A Lattice object contains the geometrical information of a material. It is
initiated with a list of 2 or 3 lattice vectors and a list of orbital coordinates.
E.g., for graphene::

    a = 0.24 # lattice constant in nm
    b = a / sqrt(3.) # carbon-carbon distance in nm
    vectors        = [[1.5 * b, -0.5 * a, 0.],
                      [1.5 * b, 0.5 * a, 0.]]
    orbital_coords = [[-b / 2., 0., 0.],
                      [b / 2., 0., 0.]]
    lat = tipsi.Lattice(vectors, orbital_coords)

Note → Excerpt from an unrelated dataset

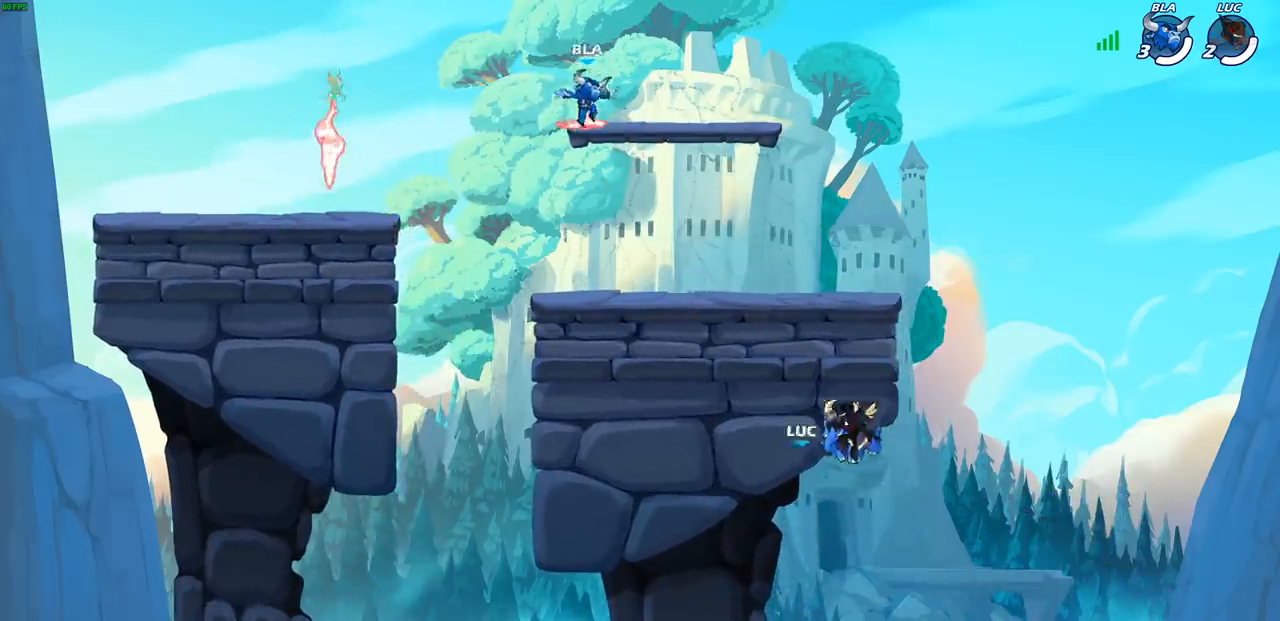
{"buttons": [], "left_stick": "center", "right_stick": "center", "events": []}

If you are working with multiple orbitals per site, each orbital must be
listed separately in the second argument. In tipsi, you should always use
nanometers as distance unit.

.. autoclass:: tipsi.builder.Lattice
   :members:
   :undoc-members:

SiteSet
-------

A SiteSet object contains sites, that are added by unit cell coordinate and
orbital index. E.g., for graphene::

    W = 10 # width
    H = 10 # height
    site_set = tipsi.SiteSet()
    for i in range(W):
        for j in range(H):
            unit_cell_coords = (i, j, 0)
            site_set.add_site(unit_cell_coords, 0)
            site_set.add_site(unit_cell_coords, 1)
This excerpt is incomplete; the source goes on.